The foreground part remains executed in the context of the API handler
process, and deals with receiving and unpacking the to-be-stored data,
saving configuration and checking constraints that are cheap to check.
The foreground part can report issues synchronously to the client.

Everything else that was part of the previous `massStoreRun()` pipeline,
as implemented by the `mass_store_run.MassStoreRun` class becomes a
background task, such as the parsing of the uploaded reports and the
storing of data to the database.
This background task, implemented using the new library, executes in a
separate background worker process, and can not communicate directly
with the user.
Errors are logged to the `comments` fields.

The `massStoreRun()` API handler will continue to work as previously,
and block while waiting for the background task to terminate.
In case of an error, it synchronously reports a `RequestFailed` exception,
passing the `comments` field (into which the background process had
written the exception details) to the client.

Due to the inability for most of the exceptions previously caused in
`MassStoreRun` to "escape" as `RequestFailed`s, some parts of the API
had been deprecated and removed.
Namely, `ErrorCode.SOURCE_FILE` and `ErrorCode.REPORT_FORMAT` are no
longer sent over the API.
This does not break existing behaviour and does not cause an
incompatibility with clients: in cases where the request exceptions were
raised earlier, now a different type of exception is raised, but the
error message still precisely explains the problem as it did previously.

Even though commit d915473 introduced a
socket-level TCP keepalive support into the server's implementation,
this was observed multiple times to not be enough to
**deterministically** fix the issues with the `CodeChecker store` client
hanging indefinitely when the server takes a long time processing the
to-be-stored data.
The underlying reasons are not entirely clear and the issue only pops
up sporadically, but we did observe a few similar scenarios (such as
multi-million report storage from analysing LLVM and then storing
between datacentres) where it almost reliably reproduces.
The symptoms (even with a configure `kepalive`) generally include the
server not becoming notified about the client's disconnect, while the
client process is hung on a low-level system call `read(4, ...)`, trying
to get the Thrift response of `massStoreRun()` from the HTTP socket.
Even if the server finishes the storage processing "in time" and sent
the Thrift reply, it never reaches the client, which means it never
exits from the waiting, which means it keeps either the terminal or,
worse, a CI script occupied, blocking execution.

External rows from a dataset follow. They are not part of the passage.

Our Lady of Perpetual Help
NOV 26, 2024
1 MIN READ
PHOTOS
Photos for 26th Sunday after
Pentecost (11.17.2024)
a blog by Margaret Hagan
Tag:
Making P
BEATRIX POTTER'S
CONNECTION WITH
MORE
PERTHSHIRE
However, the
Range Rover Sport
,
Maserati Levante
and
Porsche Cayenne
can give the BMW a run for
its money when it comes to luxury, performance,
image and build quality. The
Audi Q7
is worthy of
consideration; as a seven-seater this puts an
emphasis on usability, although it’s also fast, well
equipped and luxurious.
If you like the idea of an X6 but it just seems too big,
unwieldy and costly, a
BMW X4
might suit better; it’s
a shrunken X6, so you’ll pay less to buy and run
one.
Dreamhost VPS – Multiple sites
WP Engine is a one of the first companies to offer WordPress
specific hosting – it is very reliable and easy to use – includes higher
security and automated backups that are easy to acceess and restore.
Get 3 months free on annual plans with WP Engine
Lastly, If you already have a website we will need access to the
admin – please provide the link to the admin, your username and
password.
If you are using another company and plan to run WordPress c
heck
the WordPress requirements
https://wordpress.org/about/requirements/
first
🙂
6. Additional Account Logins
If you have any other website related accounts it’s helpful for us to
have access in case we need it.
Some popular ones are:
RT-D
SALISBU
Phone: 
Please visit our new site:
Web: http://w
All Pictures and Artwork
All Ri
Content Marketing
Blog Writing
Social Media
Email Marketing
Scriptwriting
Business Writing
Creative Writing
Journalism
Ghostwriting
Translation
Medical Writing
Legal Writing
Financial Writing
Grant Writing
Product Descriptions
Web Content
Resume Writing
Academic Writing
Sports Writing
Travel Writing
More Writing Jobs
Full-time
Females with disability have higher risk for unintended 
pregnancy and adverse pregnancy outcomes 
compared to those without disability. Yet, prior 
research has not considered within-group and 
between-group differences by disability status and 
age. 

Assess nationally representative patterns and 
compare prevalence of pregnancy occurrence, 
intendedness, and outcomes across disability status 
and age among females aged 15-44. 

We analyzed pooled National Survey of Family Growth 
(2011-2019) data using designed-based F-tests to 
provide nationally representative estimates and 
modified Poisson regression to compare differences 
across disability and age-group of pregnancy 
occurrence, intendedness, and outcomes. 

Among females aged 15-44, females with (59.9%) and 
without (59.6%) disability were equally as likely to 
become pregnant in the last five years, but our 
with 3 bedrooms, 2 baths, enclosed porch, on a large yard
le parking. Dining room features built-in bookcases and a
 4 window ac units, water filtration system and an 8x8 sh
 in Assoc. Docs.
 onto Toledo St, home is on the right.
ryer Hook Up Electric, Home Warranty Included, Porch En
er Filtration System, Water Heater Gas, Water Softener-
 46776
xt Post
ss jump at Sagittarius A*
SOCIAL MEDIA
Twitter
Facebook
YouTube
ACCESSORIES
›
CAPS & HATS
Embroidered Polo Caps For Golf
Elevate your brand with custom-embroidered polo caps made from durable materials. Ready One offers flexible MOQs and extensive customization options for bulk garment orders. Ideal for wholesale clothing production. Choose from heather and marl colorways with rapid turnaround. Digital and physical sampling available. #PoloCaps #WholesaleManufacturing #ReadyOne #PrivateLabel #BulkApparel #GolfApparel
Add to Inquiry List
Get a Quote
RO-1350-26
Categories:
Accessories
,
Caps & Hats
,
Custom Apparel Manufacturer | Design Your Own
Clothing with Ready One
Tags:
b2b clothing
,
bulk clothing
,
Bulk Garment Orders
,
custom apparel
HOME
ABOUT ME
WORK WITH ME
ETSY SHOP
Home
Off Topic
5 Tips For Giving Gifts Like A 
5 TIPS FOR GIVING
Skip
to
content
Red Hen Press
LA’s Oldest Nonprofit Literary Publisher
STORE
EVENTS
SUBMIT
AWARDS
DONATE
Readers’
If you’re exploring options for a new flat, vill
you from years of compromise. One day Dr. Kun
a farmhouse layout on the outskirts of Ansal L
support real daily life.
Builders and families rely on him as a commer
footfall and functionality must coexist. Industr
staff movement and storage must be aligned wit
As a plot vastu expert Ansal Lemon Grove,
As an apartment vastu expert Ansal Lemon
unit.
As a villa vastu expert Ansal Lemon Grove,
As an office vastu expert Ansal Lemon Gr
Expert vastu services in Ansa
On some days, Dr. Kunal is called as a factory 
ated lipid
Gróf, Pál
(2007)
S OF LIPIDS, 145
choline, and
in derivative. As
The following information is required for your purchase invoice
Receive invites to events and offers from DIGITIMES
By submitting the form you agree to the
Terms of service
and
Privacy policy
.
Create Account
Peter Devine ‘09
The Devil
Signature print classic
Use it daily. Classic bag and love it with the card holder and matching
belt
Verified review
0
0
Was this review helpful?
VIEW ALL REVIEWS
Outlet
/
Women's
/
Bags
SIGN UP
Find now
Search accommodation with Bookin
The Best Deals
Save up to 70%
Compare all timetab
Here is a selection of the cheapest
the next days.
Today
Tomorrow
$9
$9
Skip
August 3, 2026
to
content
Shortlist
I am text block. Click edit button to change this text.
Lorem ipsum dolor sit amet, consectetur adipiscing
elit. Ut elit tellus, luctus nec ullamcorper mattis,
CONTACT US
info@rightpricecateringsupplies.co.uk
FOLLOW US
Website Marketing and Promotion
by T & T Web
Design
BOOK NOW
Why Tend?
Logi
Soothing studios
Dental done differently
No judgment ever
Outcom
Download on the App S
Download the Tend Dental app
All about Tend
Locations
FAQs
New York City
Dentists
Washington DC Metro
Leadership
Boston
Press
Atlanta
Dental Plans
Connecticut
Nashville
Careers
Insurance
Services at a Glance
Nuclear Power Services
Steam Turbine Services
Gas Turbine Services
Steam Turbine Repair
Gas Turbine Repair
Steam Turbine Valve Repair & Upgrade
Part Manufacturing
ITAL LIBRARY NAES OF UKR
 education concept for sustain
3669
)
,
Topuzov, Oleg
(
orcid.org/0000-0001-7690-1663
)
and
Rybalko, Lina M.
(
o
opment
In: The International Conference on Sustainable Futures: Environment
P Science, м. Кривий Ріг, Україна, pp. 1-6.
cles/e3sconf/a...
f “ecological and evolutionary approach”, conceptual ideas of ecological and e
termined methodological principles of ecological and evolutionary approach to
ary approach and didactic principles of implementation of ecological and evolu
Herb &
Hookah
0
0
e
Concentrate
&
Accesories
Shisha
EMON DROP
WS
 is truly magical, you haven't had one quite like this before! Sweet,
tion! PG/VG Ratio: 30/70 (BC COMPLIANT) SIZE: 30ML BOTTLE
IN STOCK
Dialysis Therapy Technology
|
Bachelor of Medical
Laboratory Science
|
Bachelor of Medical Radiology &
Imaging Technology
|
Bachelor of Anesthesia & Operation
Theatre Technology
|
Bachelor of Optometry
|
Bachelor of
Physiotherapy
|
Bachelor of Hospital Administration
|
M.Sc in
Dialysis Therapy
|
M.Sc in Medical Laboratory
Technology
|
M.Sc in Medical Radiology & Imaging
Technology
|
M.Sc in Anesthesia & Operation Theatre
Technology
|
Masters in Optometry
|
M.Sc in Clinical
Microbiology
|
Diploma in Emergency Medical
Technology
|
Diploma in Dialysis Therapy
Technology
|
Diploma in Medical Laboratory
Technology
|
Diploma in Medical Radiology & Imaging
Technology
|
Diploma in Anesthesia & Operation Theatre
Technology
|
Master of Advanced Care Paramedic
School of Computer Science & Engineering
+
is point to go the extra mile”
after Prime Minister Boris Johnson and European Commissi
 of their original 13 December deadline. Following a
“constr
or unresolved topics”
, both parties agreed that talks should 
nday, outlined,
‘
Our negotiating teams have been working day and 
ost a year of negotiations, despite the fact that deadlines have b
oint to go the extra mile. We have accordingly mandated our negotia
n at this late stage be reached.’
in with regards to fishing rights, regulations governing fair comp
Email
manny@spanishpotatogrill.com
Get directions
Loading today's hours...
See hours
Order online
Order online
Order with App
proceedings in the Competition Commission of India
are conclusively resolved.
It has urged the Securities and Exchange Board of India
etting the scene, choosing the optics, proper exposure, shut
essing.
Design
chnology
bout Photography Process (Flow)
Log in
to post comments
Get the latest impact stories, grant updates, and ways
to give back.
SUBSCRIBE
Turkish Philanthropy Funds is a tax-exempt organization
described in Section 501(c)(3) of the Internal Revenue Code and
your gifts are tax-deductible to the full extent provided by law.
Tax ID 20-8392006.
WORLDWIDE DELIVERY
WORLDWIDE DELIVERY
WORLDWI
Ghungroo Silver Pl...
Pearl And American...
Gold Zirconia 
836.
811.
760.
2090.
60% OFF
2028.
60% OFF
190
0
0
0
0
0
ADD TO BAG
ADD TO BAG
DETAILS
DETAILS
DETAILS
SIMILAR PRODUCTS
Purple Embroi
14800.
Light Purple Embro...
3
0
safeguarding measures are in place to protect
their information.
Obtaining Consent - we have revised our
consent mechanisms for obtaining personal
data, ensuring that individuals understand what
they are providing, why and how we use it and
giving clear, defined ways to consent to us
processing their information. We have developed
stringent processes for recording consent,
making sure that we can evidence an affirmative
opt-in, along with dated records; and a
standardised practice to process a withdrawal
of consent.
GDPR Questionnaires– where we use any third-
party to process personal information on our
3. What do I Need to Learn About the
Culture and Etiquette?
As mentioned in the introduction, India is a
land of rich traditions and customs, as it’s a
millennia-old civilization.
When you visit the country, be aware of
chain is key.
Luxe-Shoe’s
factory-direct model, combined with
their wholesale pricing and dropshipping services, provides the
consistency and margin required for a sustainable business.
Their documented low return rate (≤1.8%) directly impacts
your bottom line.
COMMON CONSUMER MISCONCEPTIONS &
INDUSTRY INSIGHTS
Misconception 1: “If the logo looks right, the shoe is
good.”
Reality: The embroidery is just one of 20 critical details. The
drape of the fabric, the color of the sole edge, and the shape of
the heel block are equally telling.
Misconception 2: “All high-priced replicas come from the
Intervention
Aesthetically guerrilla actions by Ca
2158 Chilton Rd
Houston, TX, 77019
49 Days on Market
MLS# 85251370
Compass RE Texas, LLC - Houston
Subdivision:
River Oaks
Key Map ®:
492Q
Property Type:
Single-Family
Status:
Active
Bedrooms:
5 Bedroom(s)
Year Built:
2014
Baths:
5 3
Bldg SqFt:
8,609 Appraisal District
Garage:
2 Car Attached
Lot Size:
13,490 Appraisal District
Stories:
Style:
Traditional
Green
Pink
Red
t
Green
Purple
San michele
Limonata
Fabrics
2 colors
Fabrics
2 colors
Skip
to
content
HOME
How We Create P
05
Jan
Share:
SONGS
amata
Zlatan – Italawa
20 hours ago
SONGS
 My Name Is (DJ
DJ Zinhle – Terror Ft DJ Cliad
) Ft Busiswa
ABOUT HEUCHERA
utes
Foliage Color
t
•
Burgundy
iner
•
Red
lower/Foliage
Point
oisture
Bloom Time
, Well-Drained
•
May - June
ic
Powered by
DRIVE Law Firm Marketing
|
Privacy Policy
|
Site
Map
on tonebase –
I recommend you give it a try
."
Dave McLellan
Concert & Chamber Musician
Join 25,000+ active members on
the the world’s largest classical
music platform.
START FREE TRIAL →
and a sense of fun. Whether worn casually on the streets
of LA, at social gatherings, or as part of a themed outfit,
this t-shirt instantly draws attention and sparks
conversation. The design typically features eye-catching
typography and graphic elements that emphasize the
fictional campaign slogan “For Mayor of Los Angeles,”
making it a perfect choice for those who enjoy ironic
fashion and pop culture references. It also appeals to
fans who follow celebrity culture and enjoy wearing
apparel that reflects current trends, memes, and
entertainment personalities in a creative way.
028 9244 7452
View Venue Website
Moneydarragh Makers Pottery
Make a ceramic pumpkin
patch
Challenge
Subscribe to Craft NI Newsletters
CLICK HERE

This is the "more proper solution" foreshadowed in
commit 15af7d8.

Implemented the server-side logic to spawn a `MassStoreRun` task and
return its token, giving the `massStoreRunAsynchronous()` API call full
force.

Implemented the client-side logic to use the new `task_client` module
and the same logic as
`CodeChecker cmd serverside-tasks --await --token TOKEN...`
to poll the server for the task's completion and status.